Your instructions:
Examine the records below. Report how many of their lines contain the word "read", with no other content.

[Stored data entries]
────────────────

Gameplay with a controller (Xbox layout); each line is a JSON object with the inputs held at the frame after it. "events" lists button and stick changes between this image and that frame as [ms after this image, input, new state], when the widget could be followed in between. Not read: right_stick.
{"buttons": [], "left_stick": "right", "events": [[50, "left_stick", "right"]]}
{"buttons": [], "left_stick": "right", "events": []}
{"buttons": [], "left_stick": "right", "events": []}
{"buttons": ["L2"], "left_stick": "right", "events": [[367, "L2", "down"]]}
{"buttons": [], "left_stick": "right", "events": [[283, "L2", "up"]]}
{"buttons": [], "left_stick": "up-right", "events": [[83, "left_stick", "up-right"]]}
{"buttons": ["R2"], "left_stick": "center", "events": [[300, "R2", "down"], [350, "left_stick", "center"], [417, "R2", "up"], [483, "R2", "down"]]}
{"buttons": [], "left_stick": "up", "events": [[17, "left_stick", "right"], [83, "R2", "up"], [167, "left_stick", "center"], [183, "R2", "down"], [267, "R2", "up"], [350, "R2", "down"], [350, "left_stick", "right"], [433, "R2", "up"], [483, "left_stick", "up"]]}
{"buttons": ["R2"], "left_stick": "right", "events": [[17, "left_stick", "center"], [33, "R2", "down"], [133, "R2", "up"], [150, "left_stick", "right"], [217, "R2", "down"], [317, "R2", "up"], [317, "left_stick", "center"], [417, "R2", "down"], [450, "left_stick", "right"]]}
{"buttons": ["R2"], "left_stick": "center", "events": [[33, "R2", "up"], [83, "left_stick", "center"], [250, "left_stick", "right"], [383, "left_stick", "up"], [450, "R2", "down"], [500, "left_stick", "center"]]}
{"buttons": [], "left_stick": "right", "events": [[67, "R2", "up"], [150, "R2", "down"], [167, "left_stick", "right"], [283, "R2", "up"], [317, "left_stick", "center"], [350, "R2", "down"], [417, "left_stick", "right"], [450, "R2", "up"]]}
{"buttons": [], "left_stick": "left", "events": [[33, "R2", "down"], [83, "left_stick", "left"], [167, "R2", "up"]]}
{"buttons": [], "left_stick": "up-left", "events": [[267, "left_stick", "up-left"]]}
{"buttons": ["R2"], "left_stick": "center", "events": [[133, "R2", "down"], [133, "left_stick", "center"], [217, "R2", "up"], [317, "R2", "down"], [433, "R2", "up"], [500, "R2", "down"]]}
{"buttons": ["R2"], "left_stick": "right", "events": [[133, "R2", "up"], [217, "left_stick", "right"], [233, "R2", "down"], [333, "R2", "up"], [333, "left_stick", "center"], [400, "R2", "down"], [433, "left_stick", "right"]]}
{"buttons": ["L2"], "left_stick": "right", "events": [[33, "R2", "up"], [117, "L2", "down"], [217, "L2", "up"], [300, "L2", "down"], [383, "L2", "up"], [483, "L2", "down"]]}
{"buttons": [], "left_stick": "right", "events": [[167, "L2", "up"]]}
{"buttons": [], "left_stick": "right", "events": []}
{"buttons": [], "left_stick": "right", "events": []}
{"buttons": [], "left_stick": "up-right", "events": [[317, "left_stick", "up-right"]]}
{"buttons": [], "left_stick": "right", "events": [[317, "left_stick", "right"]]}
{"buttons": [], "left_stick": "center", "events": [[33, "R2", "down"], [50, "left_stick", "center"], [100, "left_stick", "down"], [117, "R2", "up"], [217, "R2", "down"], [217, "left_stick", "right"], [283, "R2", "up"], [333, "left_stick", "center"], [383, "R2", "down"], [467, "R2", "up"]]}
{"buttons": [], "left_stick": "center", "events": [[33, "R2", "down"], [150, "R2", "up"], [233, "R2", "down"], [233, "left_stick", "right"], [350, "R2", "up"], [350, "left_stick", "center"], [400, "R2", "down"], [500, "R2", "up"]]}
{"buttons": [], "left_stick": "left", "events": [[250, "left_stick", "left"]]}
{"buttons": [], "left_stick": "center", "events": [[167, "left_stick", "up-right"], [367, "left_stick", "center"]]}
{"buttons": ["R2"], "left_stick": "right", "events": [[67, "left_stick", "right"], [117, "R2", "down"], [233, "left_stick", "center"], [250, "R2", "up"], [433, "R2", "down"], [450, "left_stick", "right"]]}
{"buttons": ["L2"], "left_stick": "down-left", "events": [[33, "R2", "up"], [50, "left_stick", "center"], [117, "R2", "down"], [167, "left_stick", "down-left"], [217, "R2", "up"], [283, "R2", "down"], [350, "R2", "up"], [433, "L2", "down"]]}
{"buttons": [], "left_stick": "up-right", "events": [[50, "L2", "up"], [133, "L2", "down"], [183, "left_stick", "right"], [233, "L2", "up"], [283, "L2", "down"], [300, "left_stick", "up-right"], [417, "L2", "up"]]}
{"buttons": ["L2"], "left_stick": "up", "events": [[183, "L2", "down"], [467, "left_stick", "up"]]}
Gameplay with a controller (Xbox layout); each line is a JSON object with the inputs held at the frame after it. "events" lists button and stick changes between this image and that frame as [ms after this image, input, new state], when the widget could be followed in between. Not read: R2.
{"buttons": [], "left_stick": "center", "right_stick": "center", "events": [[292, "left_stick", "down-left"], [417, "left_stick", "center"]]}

────────────────

Answer for this exercise:
2